Igualmente grave é a falta de isonomia que uma medida como essa poderia trazer às eleições, pois não é possível dizer que há justa competição entre políticos com carta branca para mentir contra outros candidatos que não gozam do mesmo privilégio. Isso sem mencionar o abismo que se cria entre a classe política e os usuários comuns.
Não menos inadequado é o artigo 38, que pode inviabilizar a atuação de iniciativas jornalísticas de menor porte e independentes de grandes conglomerados, agravando, ainda mais, a concentração da mídia nas mãos de poucos, uma realidade no Brasil. Os quatro parágrafos deste artigo, incluindo o caput, são vagos e jogam todo o mecanismo de pagamento “para a regulamentação”, a cargo do Executivo, o que não garante condições mínimas para que o jornalismo, de fato, saia fortalecido desse embate.
Não cabe aqui, como já foi feito por organizações jornalísticas, invocar o fato de que outros países, como Austrália, Canadá e França, caminham no mesmo sentido. Na Austrália, uma lei com o mesmo teor (e um detalhamento muito maior do que o texto do artigo 38) foi aprovada em 2021. Na prática, ela apenas contribuiu para aumentar a concentração da propriedade dos meios de comunicação no país — em particular nas mãos do grupo News Corp, de Rupert Murdoch, proprietário de veículos conhecidos por seu pouco apreço às boas práticas da profissão, como o jornal Daily Mail e a rede de televisão Fox News. Mais do que isso: acordos sem a mínima transparência colocaram vultosas somas de dinheiro em determinados grupos de mídia, enquanto outros pouco ou nada receberam, criando um desequilíbrio artificial entre empresas concorrentes.

**TAREFAS A CUMPRIR**
A) Transforme em lista o parágrafo do texto da página que começa com "Não menos inadequado é o artigo 38". Conserve os fatos principais.
B) Enumere todos os países citados no texto da página.

Registros de coordenadas de pontos de referência:
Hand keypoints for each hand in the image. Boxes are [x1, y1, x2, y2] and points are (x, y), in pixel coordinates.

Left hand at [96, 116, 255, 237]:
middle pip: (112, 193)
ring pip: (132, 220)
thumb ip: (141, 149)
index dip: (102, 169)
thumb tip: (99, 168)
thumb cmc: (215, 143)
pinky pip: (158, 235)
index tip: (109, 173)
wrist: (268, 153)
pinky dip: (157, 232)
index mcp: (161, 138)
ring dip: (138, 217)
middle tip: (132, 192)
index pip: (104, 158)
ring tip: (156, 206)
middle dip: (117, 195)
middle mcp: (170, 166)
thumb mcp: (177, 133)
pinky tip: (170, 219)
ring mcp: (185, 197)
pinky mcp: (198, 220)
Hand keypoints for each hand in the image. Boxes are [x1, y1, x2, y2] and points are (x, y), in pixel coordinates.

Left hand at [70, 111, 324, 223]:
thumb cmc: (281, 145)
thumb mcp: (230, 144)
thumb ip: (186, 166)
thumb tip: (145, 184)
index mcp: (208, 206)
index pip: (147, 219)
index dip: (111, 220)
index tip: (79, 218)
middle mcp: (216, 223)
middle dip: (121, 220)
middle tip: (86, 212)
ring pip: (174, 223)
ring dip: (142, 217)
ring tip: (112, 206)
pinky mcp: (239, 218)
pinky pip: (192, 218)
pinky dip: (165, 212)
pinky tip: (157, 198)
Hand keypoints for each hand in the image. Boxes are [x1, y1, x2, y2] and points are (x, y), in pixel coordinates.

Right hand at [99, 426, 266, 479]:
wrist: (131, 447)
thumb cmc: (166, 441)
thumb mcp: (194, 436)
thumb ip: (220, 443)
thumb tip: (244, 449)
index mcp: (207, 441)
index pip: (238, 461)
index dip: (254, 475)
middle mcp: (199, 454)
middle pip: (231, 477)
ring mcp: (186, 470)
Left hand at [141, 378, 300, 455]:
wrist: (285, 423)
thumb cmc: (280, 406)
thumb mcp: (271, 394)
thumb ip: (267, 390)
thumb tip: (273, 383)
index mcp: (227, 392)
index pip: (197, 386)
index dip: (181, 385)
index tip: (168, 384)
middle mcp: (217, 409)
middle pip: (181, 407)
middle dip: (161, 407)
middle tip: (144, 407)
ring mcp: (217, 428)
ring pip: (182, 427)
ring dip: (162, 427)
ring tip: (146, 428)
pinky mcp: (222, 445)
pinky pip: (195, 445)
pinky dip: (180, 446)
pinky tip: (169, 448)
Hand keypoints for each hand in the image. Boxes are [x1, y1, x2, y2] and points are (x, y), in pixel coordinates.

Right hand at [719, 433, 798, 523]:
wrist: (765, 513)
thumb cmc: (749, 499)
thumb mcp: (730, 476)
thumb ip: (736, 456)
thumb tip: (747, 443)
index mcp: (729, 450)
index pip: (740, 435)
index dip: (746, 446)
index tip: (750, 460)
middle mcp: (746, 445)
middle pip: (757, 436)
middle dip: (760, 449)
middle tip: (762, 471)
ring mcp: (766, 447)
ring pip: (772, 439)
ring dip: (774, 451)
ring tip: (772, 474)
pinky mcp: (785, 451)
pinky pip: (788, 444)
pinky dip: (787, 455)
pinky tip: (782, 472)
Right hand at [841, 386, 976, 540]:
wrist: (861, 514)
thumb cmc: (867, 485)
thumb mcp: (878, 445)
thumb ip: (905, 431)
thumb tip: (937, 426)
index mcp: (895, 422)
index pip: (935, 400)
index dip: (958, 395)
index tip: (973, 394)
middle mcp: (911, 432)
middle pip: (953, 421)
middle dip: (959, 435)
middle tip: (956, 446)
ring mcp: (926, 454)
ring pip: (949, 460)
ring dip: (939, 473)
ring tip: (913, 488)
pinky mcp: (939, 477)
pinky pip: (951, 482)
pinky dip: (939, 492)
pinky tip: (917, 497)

--

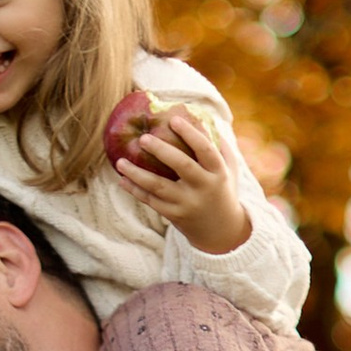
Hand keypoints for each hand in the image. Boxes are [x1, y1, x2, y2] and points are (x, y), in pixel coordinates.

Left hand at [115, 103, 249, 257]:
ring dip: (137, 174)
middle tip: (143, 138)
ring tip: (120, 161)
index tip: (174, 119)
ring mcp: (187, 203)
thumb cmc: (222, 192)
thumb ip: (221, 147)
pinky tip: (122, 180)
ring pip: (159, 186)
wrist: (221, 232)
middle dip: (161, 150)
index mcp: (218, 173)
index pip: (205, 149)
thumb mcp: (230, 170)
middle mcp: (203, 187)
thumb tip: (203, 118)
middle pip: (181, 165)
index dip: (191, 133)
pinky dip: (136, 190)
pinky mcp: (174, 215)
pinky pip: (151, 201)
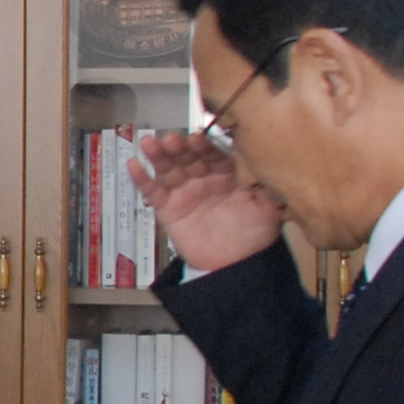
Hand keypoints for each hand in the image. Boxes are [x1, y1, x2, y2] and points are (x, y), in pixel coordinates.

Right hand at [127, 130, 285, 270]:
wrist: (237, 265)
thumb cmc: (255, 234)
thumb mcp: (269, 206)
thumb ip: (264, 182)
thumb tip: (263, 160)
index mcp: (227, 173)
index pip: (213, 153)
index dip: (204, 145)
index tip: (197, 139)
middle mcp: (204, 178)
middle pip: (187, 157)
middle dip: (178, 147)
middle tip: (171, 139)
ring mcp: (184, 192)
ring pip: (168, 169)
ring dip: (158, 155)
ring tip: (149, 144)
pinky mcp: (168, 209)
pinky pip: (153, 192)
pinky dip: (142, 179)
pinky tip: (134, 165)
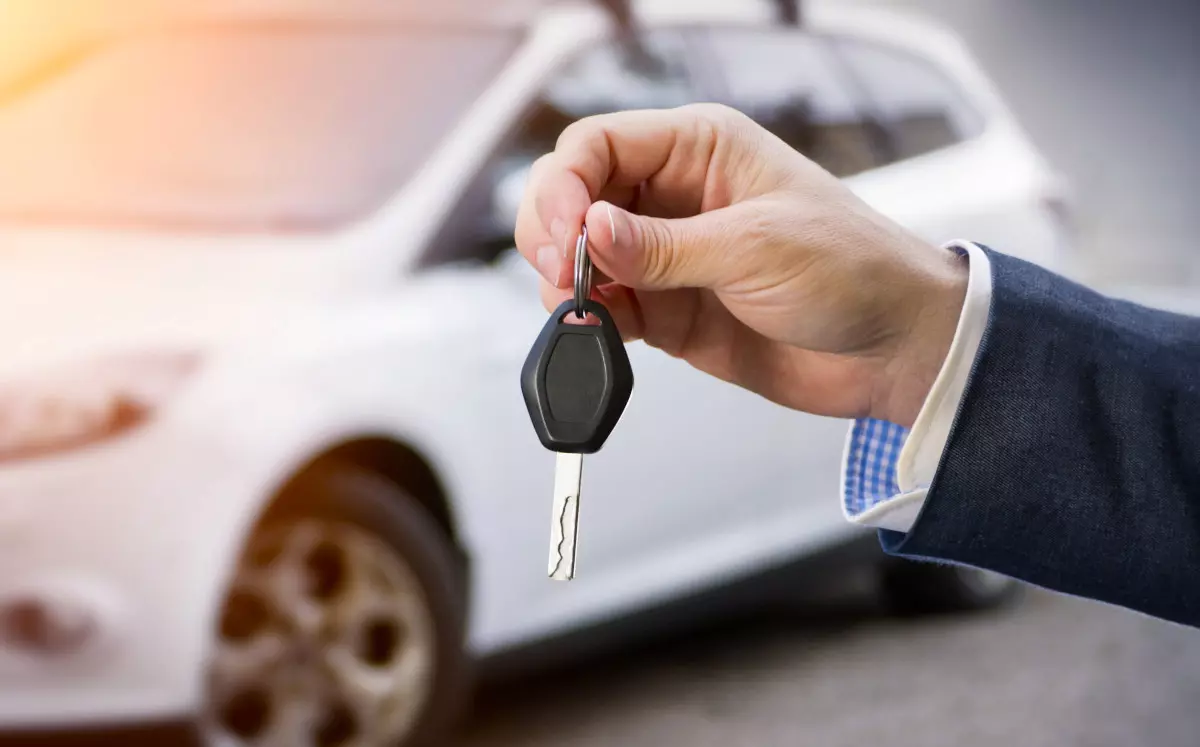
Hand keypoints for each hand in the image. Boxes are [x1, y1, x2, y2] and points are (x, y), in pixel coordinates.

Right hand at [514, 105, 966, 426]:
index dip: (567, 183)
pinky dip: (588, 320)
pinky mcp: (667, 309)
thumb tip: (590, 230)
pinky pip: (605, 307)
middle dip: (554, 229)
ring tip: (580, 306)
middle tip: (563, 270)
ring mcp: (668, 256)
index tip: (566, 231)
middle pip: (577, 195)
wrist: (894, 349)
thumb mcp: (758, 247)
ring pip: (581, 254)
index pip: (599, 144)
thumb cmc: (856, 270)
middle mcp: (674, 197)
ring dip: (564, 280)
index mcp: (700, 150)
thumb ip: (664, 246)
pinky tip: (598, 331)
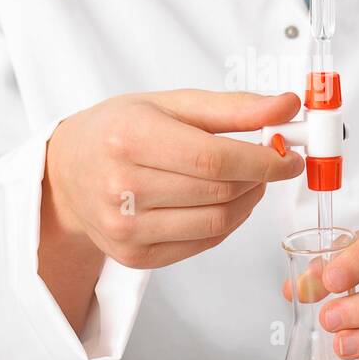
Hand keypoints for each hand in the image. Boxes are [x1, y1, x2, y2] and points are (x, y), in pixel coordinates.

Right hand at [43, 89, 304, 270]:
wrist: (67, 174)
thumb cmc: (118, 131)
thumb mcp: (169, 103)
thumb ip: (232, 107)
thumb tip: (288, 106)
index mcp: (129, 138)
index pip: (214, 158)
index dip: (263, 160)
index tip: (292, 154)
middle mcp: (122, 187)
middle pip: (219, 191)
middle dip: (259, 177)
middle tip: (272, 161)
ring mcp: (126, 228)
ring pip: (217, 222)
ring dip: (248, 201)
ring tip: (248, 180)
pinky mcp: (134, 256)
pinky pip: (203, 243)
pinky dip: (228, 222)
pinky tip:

**RESPOSTAS POR TAREFA**
A)
- O artigo 38 é considerado inadequado.
- Ele pode inviabilizar iniciativas jornalísticas de menor porte e independentes de grandes conglomerados.
- Com isso, agravaria a concentração da mídia nas mãos de poucos, que já é uma realidade no Brasil.
- Os quatro parágrafos do artigo, incluindo o caput, são vagos.
- Todo o mecanismo de pagamento fica para a regulamentação, a cargo do Executivo.
- Isso não garante condições mínimas para que o jornalismo saia fortalecido.

B)
- Brasil
- Austrália
- Canadá
- França